According to Environment Canada, around 18 centimetres fell in Kitchener, with close to 20 centimetres in northwestern areas of Waterloo and Wellington.

The snowfall caused hazardous road conditions on Wednesday.

Waterloo regional police reports there were 67 crashes from 8:30 a.m. Wednesday to 8:30 a.m. Thursday. Police said six of those crashes caused injury.

ROADWAY CLEAN-UP

Snow events were declared in each of the Tri-Cities on Wednesday, banning parking on city streets while crews worked to clear the mess.

As of 5:30 p.m. Thursday, Kitchener was set to lift its snow event at 8 p.m, while snow events in Waterloo and Cambridge were expected to end at midnight.

CTV News reached out to both the cities of Kitchener and Waterloo, as well as the Region of Waterloo for comment on snow removal efforts, but interviews were not granted.

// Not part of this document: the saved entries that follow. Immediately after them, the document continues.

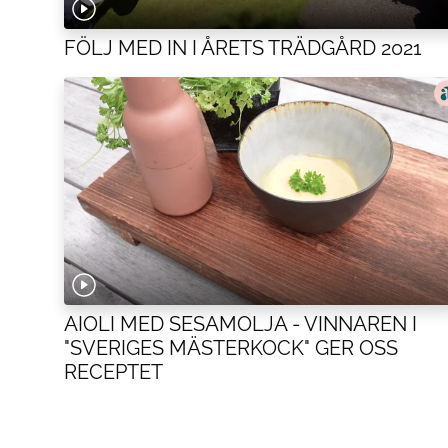
FÖLJ MED IN I ÅRETS TRÄDGÅRD 2021
AIOLI MED SESAMOLJA - VINNAREN I
"SVERIGES MÄSTERKOCK" GER OSS
RECEPTET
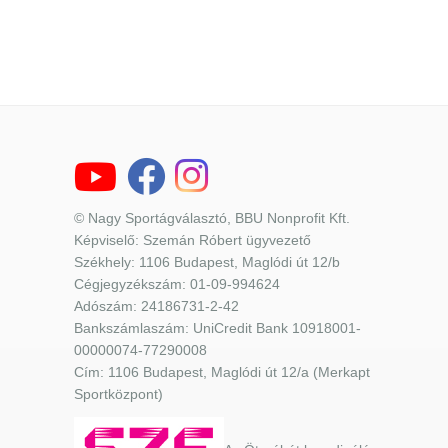
© Nagy Sportágválasztó, BBU Nonprofit Kft.
Képviselő: Szemán Róbert ügyvezető
Székhely: 1106 Budapest, Maglódi út 12/b
Cégjegyzékszám: 01-09-994624
Adószám: 24186731-2-42
Bankszámlaszám: UniCredit Bank 10918001-
00000074-77290008
Cím: 1106 Budapest, Maglódi út 12/a (Merkapt
Sportközpont)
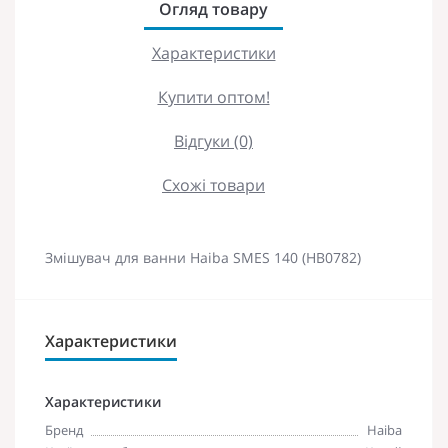
Огляд товару
Характеристики
Купити оптом!
Відгуки (0)
Схожі товари
Змішувач для ванни Haiba SMES 140 (HB0782)
Характеристики
Характеристики
Бренд
Haiba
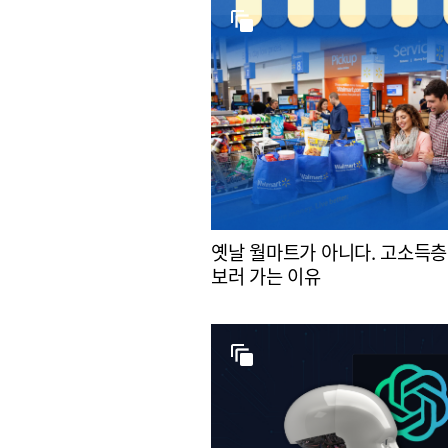
옛날 월마트가 아니다. 고소득층
보러 가는 이유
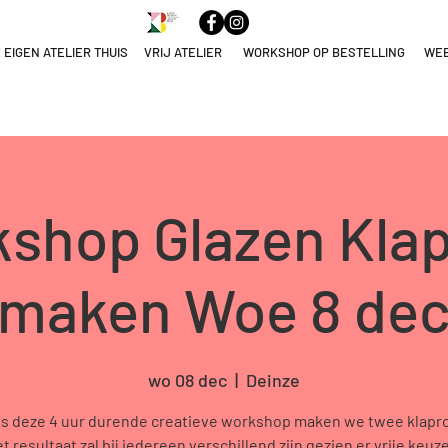
 EIGEN ATELIER THUIS
VRIJ ATELIER
WORKSHOP OP BESTELLING
WE
ELNAME
NULEREN
shop Glazen Kla
maken Woe 8 de
wo 08 dec
  |  
Deinze
ns deze 4 uur durende creatieve workshop maken we twee klapro
et resultaat zal bij iedereen verschillend zijn gezien er vrije keuze 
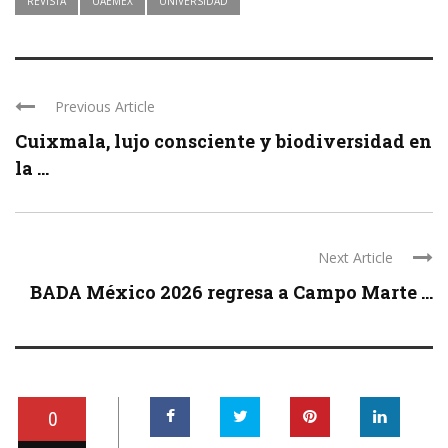
REVISTA
UAEMEX
UNIVERSIDAD
Previous Article
Cuixmala, lujo consciente y biodiversidad en
la ...
Next Article
BADA México 2026 regresa a Campo Marte ...
0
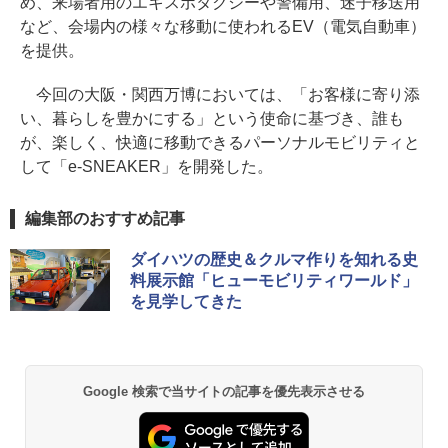
め、来場者用のエキスポタクシーや警備用、迷子移送用
など、会場内の様々な移動に使われるEV（電気自動車）
を提供。
今回の大阪・関西万博においては、「お客様に寄り添
い、暮らしを豊かにする」という使命に基づき、誰も
が、楽しく、快適に移動できるパーソナルモビリティと
して「e-SNEAKER」を開発した。
編集部のおすすめ記事
ダイハツの歴史＆クルマ作りを知れる史
料展示館「ヒューモビリティワールド」
を見学してきた
Google 検索で当サイトの記事を優先表示させる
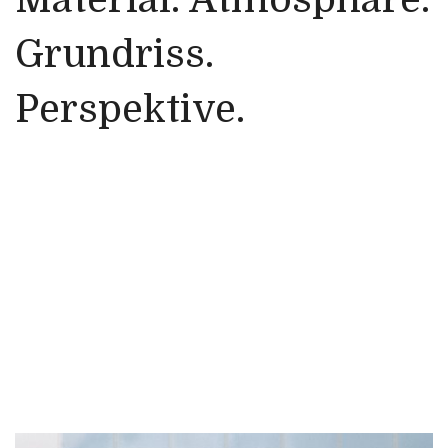
Grundriss.
Perspektive.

“City crews were kept busy clearing and re-clearing main and arterial roads as the snow continued," a spokesperson for the City of Waterloo said in an emailed statement. "Once the snow stopped falling, they were able to make their way into neighbourhoods to begin clearing residential roads. The street parking ban remains in effect until midnight tonight, when we expect crews to have completed their routes.”

RESIDENTS DIG OUT

Some residents who spoke to CTV News said they didn’t mind the winter wallop.

“We can’t complain. Getting our first big snowfall at the end of January, there’s only eight more weeks left in winter, so it’s all good,” said area resident Shirley Fraser.

Another resident said snow can be fun.

“I have granddaughters that I’m going to watch this afternoon and I know they’re going to be out in it making snow angels and snowmen so you got to look at snow through the eyes of a kid, right? Then you can enjoy it,” said Linda Johnston.

Temperatures are set to drop over the coming days so the snow is expected to stick to the ground instead of just melt away.

"[It] wasn't too bad, typical end of January weather," said Kitchener resident Jamie Carey. "I'm sure more is going to come in February."